しかし墜落(ついらく)(つづ)けることしばらく(のち)方源(ほうげん)操縦(そうじゅう)(ふたた)平衡(へいこう)()(もど)し、(つばさ)(ふる)わせて遠方(えんぽう)()()っていった。


方源(ほうげん)!」


白凝冰(はくぎょうひょう)(おも)わず(さけ)んだ。


先程(さきほど)方源(ほうげん)天蓬蛊(てんぽうこ)彼女(かのじょ)()していたため、彼女(かのじょ)蛊虫(こちゅう)(まも)られていたが、方源(ほうげん)には防御(ぼうぎょ)手段(しゅだん)がなかった。


突発(とっぱつ)事態(じたい)で、方源(ほうげん)()催動(さいどう)する()がなかった。


無足鳥(むそくちょう)(ほのお)()けた(とき)方源(ほうげん)全身(ぜんしん)灼熱(しゃくねつ)(ほのお)(つつ)まれていた。


強風(きょうふう)(ほのお)(あお)り、右耳(みみみぎ)地聴肉耳草(ちちょうにくみみそう)()()げた。だが(かれ)表情(ひょうじょう)(はがね)のように冷徹(れいてつ)で、(とう)事者(じしゃ)とは(おも)えぬほどだ。


無足鳥(むそくちょう)完全(かんぜん)安定(あんてい)した(のち)方源(ほうげん)兜率花(とそつか)()()し、乳泉(にゅうせん)(みず)(あたま)から()びせた。

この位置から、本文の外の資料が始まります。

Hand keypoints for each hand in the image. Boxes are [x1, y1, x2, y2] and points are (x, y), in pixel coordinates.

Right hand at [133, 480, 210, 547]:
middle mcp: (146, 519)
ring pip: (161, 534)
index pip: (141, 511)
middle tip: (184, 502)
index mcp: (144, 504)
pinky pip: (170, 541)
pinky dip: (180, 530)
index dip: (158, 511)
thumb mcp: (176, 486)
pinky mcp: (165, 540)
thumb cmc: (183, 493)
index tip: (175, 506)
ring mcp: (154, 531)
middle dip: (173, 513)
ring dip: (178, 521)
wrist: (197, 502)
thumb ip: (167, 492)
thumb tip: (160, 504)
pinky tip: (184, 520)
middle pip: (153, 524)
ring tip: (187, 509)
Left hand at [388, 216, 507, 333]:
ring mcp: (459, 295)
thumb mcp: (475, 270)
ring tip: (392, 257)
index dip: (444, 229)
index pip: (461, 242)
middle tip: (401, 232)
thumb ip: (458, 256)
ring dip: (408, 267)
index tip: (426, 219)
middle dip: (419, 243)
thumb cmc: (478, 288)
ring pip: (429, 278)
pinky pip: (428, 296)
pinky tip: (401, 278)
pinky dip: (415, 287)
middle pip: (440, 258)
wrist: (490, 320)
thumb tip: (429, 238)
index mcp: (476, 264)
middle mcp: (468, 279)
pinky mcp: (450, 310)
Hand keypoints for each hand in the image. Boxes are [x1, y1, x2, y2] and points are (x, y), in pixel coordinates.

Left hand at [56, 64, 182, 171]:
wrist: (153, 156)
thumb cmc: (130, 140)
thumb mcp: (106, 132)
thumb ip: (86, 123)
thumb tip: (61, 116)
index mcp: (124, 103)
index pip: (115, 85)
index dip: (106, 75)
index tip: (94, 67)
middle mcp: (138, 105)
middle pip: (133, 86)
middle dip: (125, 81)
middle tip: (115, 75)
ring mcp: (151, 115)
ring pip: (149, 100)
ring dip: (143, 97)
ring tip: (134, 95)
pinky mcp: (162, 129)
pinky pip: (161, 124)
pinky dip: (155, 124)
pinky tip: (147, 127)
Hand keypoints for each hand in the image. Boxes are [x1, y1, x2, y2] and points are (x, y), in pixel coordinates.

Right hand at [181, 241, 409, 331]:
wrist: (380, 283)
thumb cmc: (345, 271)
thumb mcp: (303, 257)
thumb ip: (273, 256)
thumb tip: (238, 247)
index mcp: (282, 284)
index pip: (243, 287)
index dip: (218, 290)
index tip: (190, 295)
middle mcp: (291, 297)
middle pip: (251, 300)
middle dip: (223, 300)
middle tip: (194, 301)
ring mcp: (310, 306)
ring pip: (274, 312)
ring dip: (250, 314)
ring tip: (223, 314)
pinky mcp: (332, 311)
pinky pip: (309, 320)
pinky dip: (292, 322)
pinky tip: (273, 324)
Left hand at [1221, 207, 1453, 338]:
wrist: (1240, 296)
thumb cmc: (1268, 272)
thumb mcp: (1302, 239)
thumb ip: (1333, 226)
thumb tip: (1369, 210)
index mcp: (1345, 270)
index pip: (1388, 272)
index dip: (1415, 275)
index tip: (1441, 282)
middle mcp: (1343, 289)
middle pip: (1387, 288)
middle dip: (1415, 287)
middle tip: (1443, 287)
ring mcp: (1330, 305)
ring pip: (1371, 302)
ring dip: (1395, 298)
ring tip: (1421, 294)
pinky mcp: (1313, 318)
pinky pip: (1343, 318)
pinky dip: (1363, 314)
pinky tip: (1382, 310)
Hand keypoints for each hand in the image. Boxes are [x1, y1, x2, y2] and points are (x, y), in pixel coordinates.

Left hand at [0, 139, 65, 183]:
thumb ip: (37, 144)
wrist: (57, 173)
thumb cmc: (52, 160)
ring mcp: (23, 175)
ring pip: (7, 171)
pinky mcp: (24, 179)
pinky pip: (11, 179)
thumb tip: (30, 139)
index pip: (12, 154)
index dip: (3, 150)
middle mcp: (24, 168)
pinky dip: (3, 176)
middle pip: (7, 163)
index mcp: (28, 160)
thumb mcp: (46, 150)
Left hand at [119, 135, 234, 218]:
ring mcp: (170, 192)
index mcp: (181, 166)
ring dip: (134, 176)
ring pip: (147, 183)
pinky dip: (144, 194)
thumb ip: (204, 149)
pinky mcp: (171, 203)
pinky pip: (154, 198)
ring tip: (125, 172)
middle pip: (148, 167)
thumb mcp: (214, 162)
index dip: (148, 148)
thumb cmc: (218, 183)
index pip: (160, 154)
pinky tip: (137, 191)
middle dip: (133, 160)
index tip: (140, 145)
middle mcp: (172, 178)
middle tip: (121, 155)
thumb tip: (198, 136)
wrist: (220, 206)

(ほのお)()えたが、全身(ぜんしん)には大規模(だいきぼ)熱傷(ねっしょう)(こん)(のこ)り、顔面(がんめん)完全(かんぜん)破壊(はかい)され、(みじ)めな様相(ようそう)だった。


白凝冰(はくぎょうひょう)(くち)(ひら)いたが、言葉(ことば)(またた)()()てこなかった。

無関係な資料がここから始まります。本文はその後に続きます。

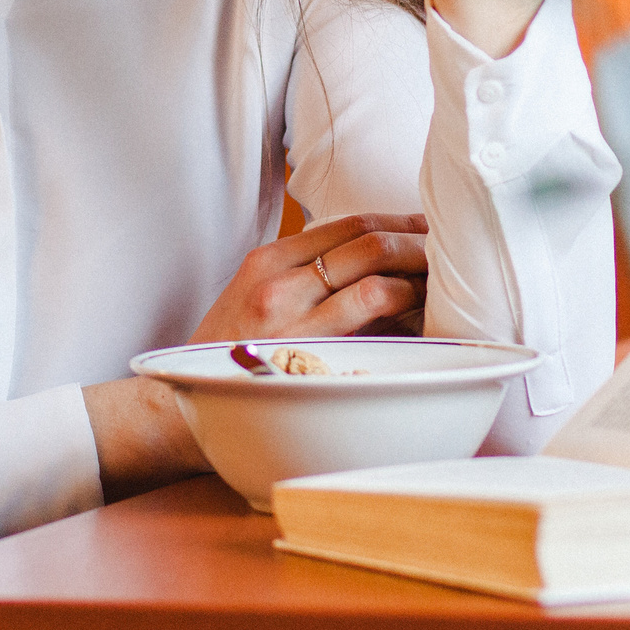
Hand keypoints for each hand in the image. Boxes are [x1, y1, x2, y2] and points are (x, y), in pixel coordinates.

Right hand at [188, 212, 429, 343]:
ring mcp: (291, 320)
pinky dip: (405, 312)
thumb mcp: (253, 299)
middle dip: (417, 241)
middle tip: (449, 252)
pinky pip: (370, 321)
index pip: (347, 223)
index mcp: (266, 261)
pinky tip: (425, 321)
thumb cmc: (228, 357)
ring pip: (375, 278)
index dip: (396, 220)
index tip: (426, 227)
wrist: (180, 409)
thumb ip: (302, 278)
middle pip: (367, 241)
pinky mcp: (306, 356)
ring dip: (419, 276)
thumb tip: (371, 267)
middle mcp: (278, 282)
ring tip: (445, 284)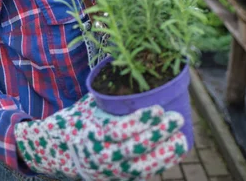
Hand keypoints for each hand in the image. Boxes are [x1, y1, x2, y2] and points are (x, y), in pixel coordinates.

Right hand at [14, 93, 187, 179]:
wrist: (62, 150)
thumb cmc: (81, 119)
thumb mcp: (90, 105)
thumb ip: (110, 97)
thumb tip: (138, 74)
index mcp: (92, 134)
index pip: (120, 130)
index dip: (141, 121)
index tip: (159, 109)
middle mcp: (101, 156)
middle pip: (134, 149)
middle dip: (159, 135)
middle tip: (177, 119)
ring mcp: (111, 172)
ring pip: (141, 167)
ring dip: (165, 154)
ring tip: (183, 140)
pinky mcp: (118, 179)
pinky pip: (142, 174)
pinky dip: (159, 164)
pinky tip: (174, 153)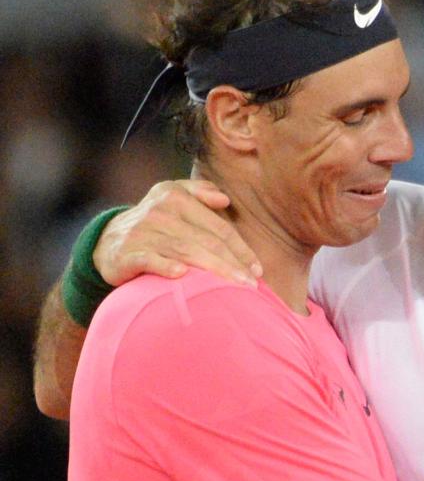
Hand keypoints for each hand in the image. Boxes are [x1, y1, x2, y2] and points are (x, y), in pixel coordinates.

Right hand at [93, 178, 261, 287]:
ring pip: (186, 252)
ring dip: (213, 271)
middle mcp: (160, 213)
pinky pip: (151, 260)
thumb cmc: (154, 224)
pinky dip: (166, 267)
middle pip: (206, 242)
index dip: (240, 249)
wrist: (109, 241)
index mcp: (175, 197)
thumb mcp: (172, 198)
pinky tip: (184, 276)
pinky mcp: (128, 253)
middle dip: (233, 264)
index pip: (217, 227)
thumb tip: (224, 199)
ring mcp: (143, 233)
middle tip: (252, 285)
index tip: (257, 270)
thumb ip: (199, 192)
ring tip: (234, 288)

(ぎゃく)方源(ほうげん)()(ただ)れた(くちびる)(ゆが)めて(わら)った:


無足鳥(むそくちょう)()きだ…理由(りゆう)()かるか?」


(かれ)(わら)(がお)(じつ)不気味(ぶきみ)だった。


「なぜだ?」


(あし)がないからだ…(つばさ)だけがある」


(ゆえ)()ぶしかない」


()()()(とき)、それは破滅(はめつ)意味(いみ)する」


(すべ)てを()けて()ぶか、()ぬか!


(あお)瞳孔(どうこう)拡大(かくだい)し、(かがや)(はじ)めた。()かい(かぜ)銀髪(ぎんぱつ)(みだ)(なか)白凝冰(はくぎょうひょう)口元(くちもと)(かす)かに()がる:


「ふふふ……さあ、一緒に羽ばたいて高く飛び立とうぜ!」


挿絵(By みてみん)


無足鳥(むそくちょう)(はる)(とお)くへ()()り、視界(しかい)(てん)となり、(つい)()えなくなった。


断崖(だんがい)(うえ)百家(ひゃっか)の人々(ひとびと)は「(こえ)もなく凝視(ぎょうし)」し、(だれ)言葉(ことば)(はっ)しない。


不気味(ぶきみ)静寂(せいじゃく)全員(ぜんいん)(つつ)んだ。


(てん)()(なん)(ひろ)(だい)なことか!


(そら)紺碧(こんぺき)()み、(ほね)(やま)(ゆき)のように(まっ)(しろ)(なな)めから()(よう)(こう)()びて。無足鳥(むそくちょう)(ほう)(はく)二人(ふたり)背中(せなか)が、(ふか)()らの(こころ)(きざ)()まれる。


(いか)りが(かも)され、(うら)みが芽生(めば)える…


(ぺっ)


百家族長(ひゃっかぞくちょう)突然(とつぜん)鮮血(せんけつ)()()し、仰向(あおむ)けに(たお)れこんだ。意識(いしき)(うしな)った。


族長(ぞくちょう)!」


族長様(ぞくちょうさま)!」


(いそ)げ!治療(ちりょう)蛊師(こし)()べ!族長(ぞくちょう)(すく)え!」


断崖(だんがい)戦慄(せんりつ)(あわ)てふためく(さけ)びに(つつ)まれた。